Militar de carrera, sociólogo, había dejado su trabajo público para montar una empresa en la ciudad de Mendoza, a la que se trasladó con toda su familia para este fin.
La empresa tuvo un período de éxito, pero en la década del ’90 los cambios económicos terminaron por afectar el proyecto hasta la quiebra definitiva.
Primero las deudas, luego el estrés, este hombre resistió la crisis con todas sus fuerzas naturales pero terminó enfermándose de cáncer de estómago. Los tratamientos no mejoraron la enfermedad, su peso bajó hasta casi 40 kilos…
Carlos realiza una conversión religiosa, se bautiza como cristiano, pero el milagro no ocurre y los médicos le explican que queda poco tiempo de vida.
En este momento, su esposa lo abandona y se lleva a sus hijos. Dejándolo completamente sólo para morir, único destino a la vista. De su propia voz escuché: «por 10384 días no pude ver a mis hijos». «¡Es mucho tiempo!», pensé.

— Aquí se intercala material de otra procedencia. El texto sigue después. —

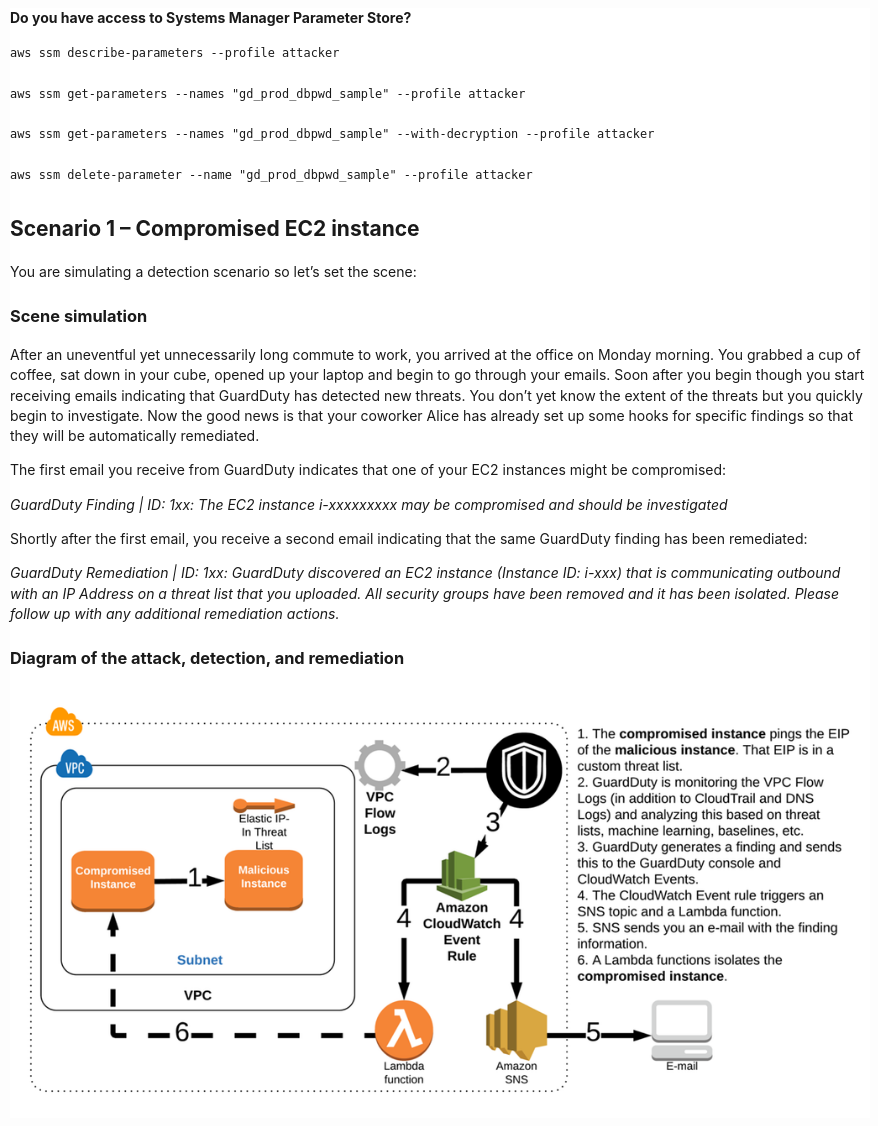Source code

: **Do you have access to Systems Manager Parameter Store?**
```
aws ssm describe-parameters --profile attacker

aws ssm get-parameters --names "gd_prod_dbpwd_sample" --profile attacker

aws ssm get-parameters --names "gd_prod_dbpwd_sample" --with-decryption --profile attacker

aws ssm delete-parameter --name "gd_prod_dbpwd_sample" --profile attacker
```

## Scenario 1 – Compromised EC2 instance <a name="attack1"/> </a>

You are simulating a detection scenario so let’s set the scene: 

### Scene simulation

After an uneventful yet unnecessarily long commute to work, you arrived at the office on Monday morning. You grabbed a cup of coffee, sat down in your cube, opened up your laptop and begin to go through your emails. Soon after you begin though you start receiving emails indicating that GuardDuty has detected new threats. You don’t yet know the extent of the threats but you quickly begin to investigate. Now the good news is that your coworker Alice has already set up some hooks for specific findings so that they will be automatically remediated. 

The first email you receive from GuardDuty indicates that one of your EC2 instances might be compromised:

*GuardDuty Finding | ID: 1xx: The EC2 instance i-xxxxxxxxx may be compromised and should be investigated*

Shortly after the first email, you receive a second email indicating that the same GuardDuty finding has been remediated:

*GuardDuty Remediation | ID: 1xx: GuardDuty discovered an EC2 instance (Instance ID: i-xxx) that is communicating outbound with an IP Address on a threat list that you uploaded.  All security groups have been removed and it has been isolated. Please follow up with any additional remediation actions.*

### Diagram of the attack, detection, and remediation

![Attack Scenario 1](images/attack1.png "Attack Scenario 1")
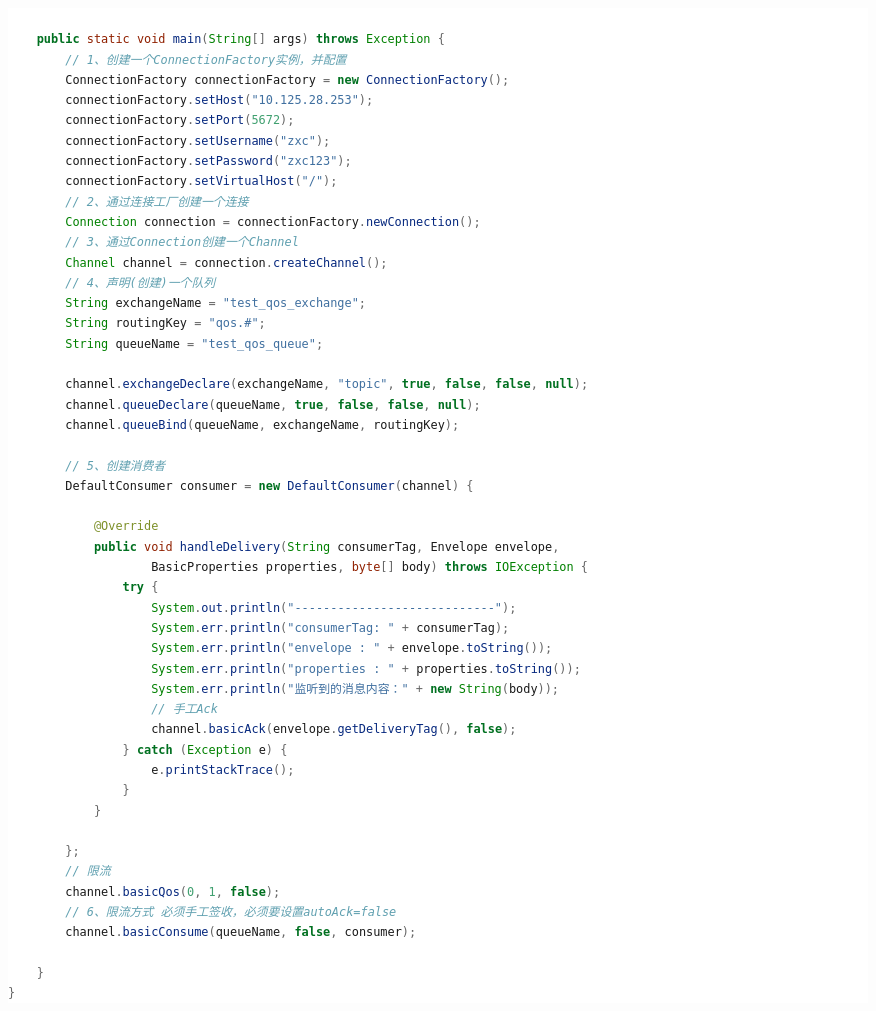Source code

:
 ```java

	public static void main(String[] args) throws Exception {
		// 1、创建一个ConnectionFactory实例，并配置
		ConnectionFactory connectionFactory = new ConnectionFactory();
		connectionFactory.setHost("10.125.28.253");
		connectionFactory.setPort(5672);
		connectionFactory.setUsername("zxc");
		connectionFactory.setPassword("zxc123");
		connectionFactory.setVirtualHost("/");
		// 2、通过连接工厂创建一个连接
		Connection connection = connectionFactory.newConnection();
		// 3、通过Connection创建一个Channel
		Channel channel = connection.createChannel();
		// 4、声明(创建)一个队列
		String exchangeName = "test_qos_exchange";
		String routingKey = "qos.#";
		String queueName = "test_qos_queue";
		
		channel.exchangeDeclare(exchangeName, "topic", true, false, false, null);
		channel.queueDeclare(queueName, true, false, false, null);
		channel.queueBind(queueName, exchangeName, routingKey);
		
		// 5、创建消费者
		DefaultConsumer consumer = new DefaultConsumer(channel) {

			@Override
			public void handleDelivery(String consumerTag, Envelope envelope, 
					BasicProperties properties, byte[] body) throws IOException {
				try {
					System.out.println("----------------------------");
					System.err.println("consumerTag: " + consumerTag);
					System.err.println("envelope : " + envelope.toString());
					System.err.println("properties : " + properties.toString());
					System.err.println("监听到的消息内容：" + new String(body));
					// 手工Ack
					channel.basicAck(envelope.getDeliveryTag(), false);
				} catch (Exception e) {
					e.printStackTrace();
				}
			}
			
		};
		// 限流
		channel.basicQos(0, 1, false);
		// 6、限流方式 必须手工签收，必须要设置autoAck=false
		channel.basicConsume(queueName, false, consumer);
		
	}
}
```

Solo y lejos de su lugar, decide regresar a la casa de su anciano padre, para allí morir en su antigua pieza.
Los días pasan, el tiempo pasa, el cáncer no desaparece pero Carlos tampoco muere. Tras un año en este estado decide hacer algo, impulsado por el aburrimiento antes que por el interés. Comienza la carrera de Abogacía.
Este caso es real, de quién escribo es de un hombre que actualmente tiene aproximadamente 70 años y es el dueño de un Buffett de abogados en Capital. Se dedica a promover una Fundación de carácter internacional.
En el momento en que terminaba su charla, escuché a su hija mayor llamándolo para preguntar cómo había salido la charla.